Okay. That's all the questions that we received.

Operator

operator
#30

Perfect. That's great. Thank you very much for answering those questions from investors. Of course, the company can review all the questions submitted today. We will publish the responses out on the Investor Meet Company platform. But just before redirecting investors to provide you with their feedback, which is particularly important to the company. Tim, could I just ask you for a few closing comments?

Tim Stacey

executive
#31

Yes. Look, welcome the opportunity to talk to new investors. And hopefully, you've got a good sense of where we're at as a business. I mean I think my three key points are that we're really well positioned as a business in terms of our market share, highest market share as a group we've probably ever had.
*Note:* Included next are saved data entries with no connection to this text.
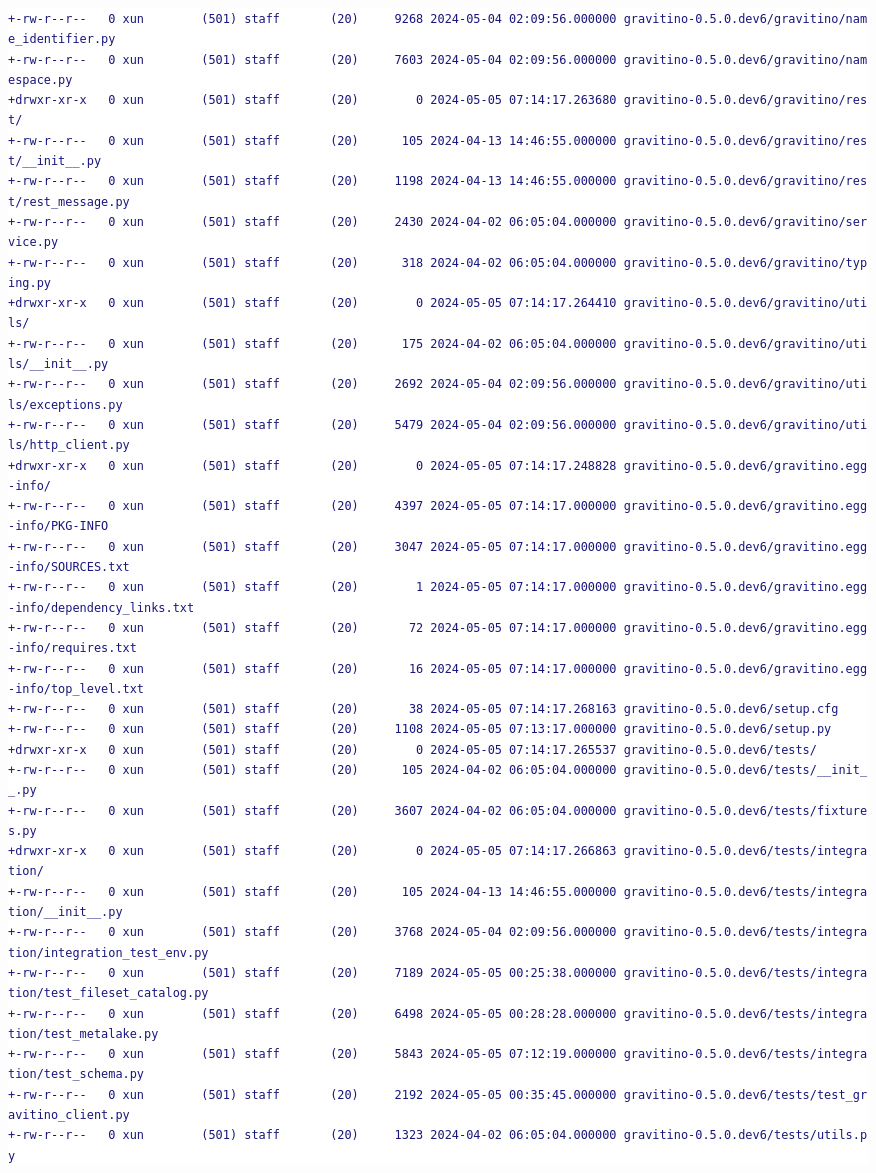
 ```diff
+-rw-r--r--   0 xun        (501) staff       (20)     9268 2024-05-04 02:09:56.000000 gravitino-0.5.0.dev6/gravitino/name_identifier.py
+-rw-r--r--   0 xun        (501) staff       (20)     7603 2024-05-04 02:09:56.000000 gravitino-0.5.0.dev6/gravitino/namespace.py
+drwxr-xr-x   0 xun        (501) staff       (20)        0 2024-05-05 07:14:17.263680 gravitino-0.5.0.dev6/gravitino/rest/
+-rw-r--r--   0 xun        (501) staff       (20)      105 2024-04-13 14:46:55.000000 gravitino-0.5.0.dev6/gravitino/rest/__init__.py
+-rw-r--r--   0 xun        (501) staff       (20)     1198 2024-04-13 14:46:55.000000 gravitino-0.5.0.dev6/gravitino/rest/rest_message.py
+-rw-r--r--   0 xun        (501) staff       (20)     2430 2024-04-02 06:05:04.000000 gravitino-0.5.0.dev6/gravitino/service.py
+-rw-r--r--   0 xun        (501) staff       (20)      318 2024-04-02 06:05:04.000000 gravitino-0.5.0.dev6/gravitino/typing.py
+drwxr-xr-x   0 xun        (501) staff       (20)        0 2024-05-05 07:14:17.264410 gravitino-0.5.0.dev6/gravitino/utils/
+-rw-r--r--   0 xun        (501) staff       (20)      175 2024-04-02 06:05:04.000000 gravitino-0.5.0.dev6/gravitino/utils/__init__.py
+-rw-r--r--   0 xun        (501) staff       (20)     2692 2024-05-04 02:09:56.000000 gravitino-0.5.0.dev6/gravitino/utils/exceptions.py
+-rw-r--r--   0 xun        (501) staff       (20)     5479 2024-05-04 02:09:56.000000 gravitino-0.5.0.dev6/gravitino/utils/http_client.py
+drwxr-xr-x   0 xun        (501) staff       (20)        0 2024-05-05 07:14:17.248828 gravitino-0.5.0.dev6/gravitino.egg-info/
+-rw-r--r--   0 xun        (501) staff       (20)     4397 2024-05-05 07:14:17.000000 gravitino-0.5.0.dev6/gravitino.egg-info/PKG-INFO
+-rw-r--r--   0 xun        (501) staff       (20)     3047 2024-05-05 07:14:17.000000 gravitino-0.5.0.dev6/gravitino.egg-info/SOURCES.txt
+-rw-r--r--   0 xun        (501) staff       (20)        1 2024-05-05 07:14:17.000000 gravitino-0.5.0.dev6/gravitino.egg-info/dependency_links.txt
+-rw-r--r--   0 xun        (501) staff       (20)       72 2024-05-05 07:14:17.000000 gravitino-0.5.0.dev6/gravitino.egg-info/requires.txt
+-rw-r--r--   0 xun        (501) staff       (20)       16 2024-05-05 07:14:17.000000 gravitino-0.5.0.dev6/gravitino.egg-info/top_level.txt
+-rw-r--r--   0 xun        (501) staff       (20)       38 2024-05-05 07:14:17.268163 gravitino-0.5.0.dev6/setup.cfg
+-rw-r--r--   0 xun        (501) staff       (20)     1108 2024-05-05 07:13:17.000000 gravitino-0.5.0.dev6/setup.py
+drwxr-xr-x   0 xun        (501) staff       (20)        0 2024-05-05 07:14:17.265537 gravitino-0.5.0.dev6/tests/
+-rw-r--r--   0 xun        (501) staff       (20)      105 2024-04-02 06:05:04.000000 gravitino-0.5.0.dev6/tests/__init__.py
+-rw-r--r--   0 xun        (501) staff       (20)     3607 2024-04-02 06:05:04.000000 gravitino-0.5.0.dev6/tests/fixtures.py
+drwxr-xr-x   0 xun        (501) staff       (20)        0 2024-05-05 07:14:17.266863 gravitino-0.5.0.dev6/tests/integration/
+-rw-r--r--   0 xun        (501) staff       (20)      105 2024-04-13 14:46:55.000000 gravitino-0.5.0.dev6/tests/integration/__init__.py
+-rw-r--r--   0 xun        (501) staff       (20)     3768 2024-05-04 02:09:56.000000 gravitino-0.5.0.dev6/tests/integration/integration_test_env.py
+-rw-r--r--   0 xun        (501) staff       (20)     7189 2024-05-05 00:25:38.000000 gravitino-0.5.0.dev6/tests/integration/test_fileset_catalog.py
+-rw-r--r--   0 xun        (501) staff       (20)     6498 2024-05-05 00:28:28.000000 gravitino-0.5.0.dev6/tests/integration/test_metalake.py
+-rw-r--r--   0 xun        (501) staff       (20)     5843 2024-05-05 07:12:19.000000 gravitino-0.5.0.dev6/tests/integration/test_schema.py
+-rw-r--r--   0 xun        (501) staff       (20)     2192 2024-05-05 00:35:45.000000 gravitino-0.5.0.dev6/tests/test_gravitino_client.py
+-rw-r--r--   0 xun        (501) staff       (20)     1323 2024-04-02 06:05:04.000000 gravitino-0.5.0.dev6/tests/utils.py
```
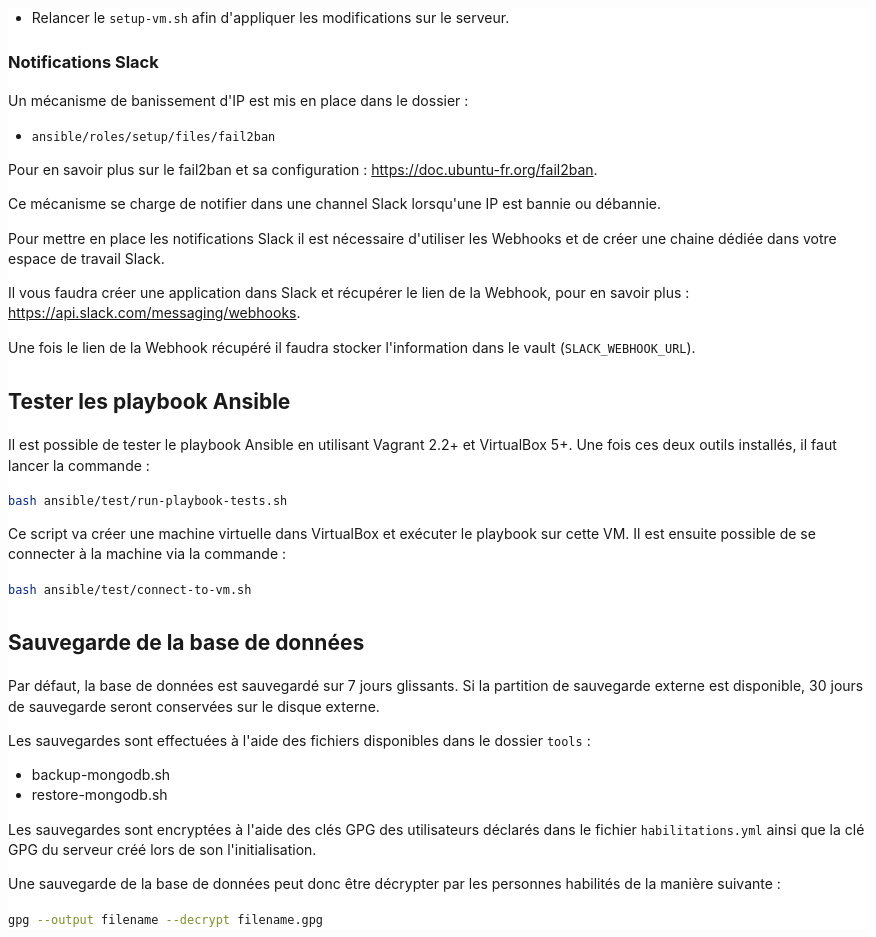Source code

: - Relancer le `setup-vm.sh` afin d'appliquer les modifications sur le serveur.

### Notifications Slack

Un mécanisme de banissement d'IP est mis en place dans le dossier :

- `ansible/roles/setup/files/fail2ban`

Pour en savoir plus sur le fail2ban et sa configuration : https://doc.ubuntu-fr.org/fail2ban.

Ce mécanisme se charge de notifier dans une channel Slack lorsqu'une IP est bannie ou débannie.

Pour mettre en place les notifications Slack il est nécessaire d'utiliser les Webhooks et de créer une chaine dédiée
dans votre espace de travail Slack.

Il vous faudra créer une application dans Slack et récupérer le lien de la Webhook, pour en savoir
plus : https://api.slack.com/messaging/webhooks.

Une fois le lien de la Webhook récupéré il faudra stocker l'information dans le vault (`SLACK_WEBHOOK_URL`).

## Tester les playbook Ansible

Il est possible de tester le playbook Ansible en utilisant Vagrant 2.2+ et VirtualBox 5+. Une fois ces deux outils
installés, il faut lancer la commande :

```sh
bash ansible/test/run-playbook-tests.sh
```

Ce script va créer une machine virtuelle dans VirtualBox et exécuter le playbook sur cette VM. Il est ensuite possible
de se connecter à la machine via la commande :

```sh
bash ansible/test/connect-to-vm.sh
```

## Sauvegarde de la base de données

Par défaut, la base de données est sauvegardé sur 7 jours glissants. Si la partition de sauvegarde externe est disponible, 30 jours de sauvegarde seront conservées sur le disque externe.

Les sauvegardes sont effectuées à l'aide des fichiers disponibles dans le dossier `tools` :

- backup-mongodb.sh
- restore-mongodb.sh

Les sauvegardes sont encryptées à l'aide des clés GPG des utilisateurs déclarés dans le fichier `habilitations.yml` ainsi que la clé GPG du serveur créé lors de son l'initialisation.

Une sauvegarde de la base de données peut donc être décrypter par les personnes habilités de la manière suivante :

```sh
gpg --output filename --decrypt filename.gpg
```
And our operations and our customer scores are in the best position. So I think we're in a good position from a customer proposition and an operational point of view, point number one. I think we're starting to see some of the market drivers stabilize. I'm not calling it as a turning point, but certainly stabilize. And we're seeing that coming through in our volumes and our order intake has been encouraging in the last 12 months or so. So that's encouraging. And finally, if you look at the bridge that we've set out on Page 28 -- well, of our interim presentations on our corporate website, I think it's Page 23 on this one, that we've got a clear audit trail as to how we get back to our long-term profit ambitions and a number of levers that we can pull within our own gift. So we stand by the sort of longer term or the medium-term targets. And yes, cautiously optimistic about the future. So yes, thanks for the opportunity to talk to you.

Operator

operator
#32

That's great. And thank you once again for updating investors today. Could I please ask investors not to close this session as you'll now be automatically redirected to provide your feedback in order that the management team can better understand your views and expectations. On behalf of the management team of DFS Furniture plc, we'd like to thank you for attending today's presentation, and good afternoon to you all.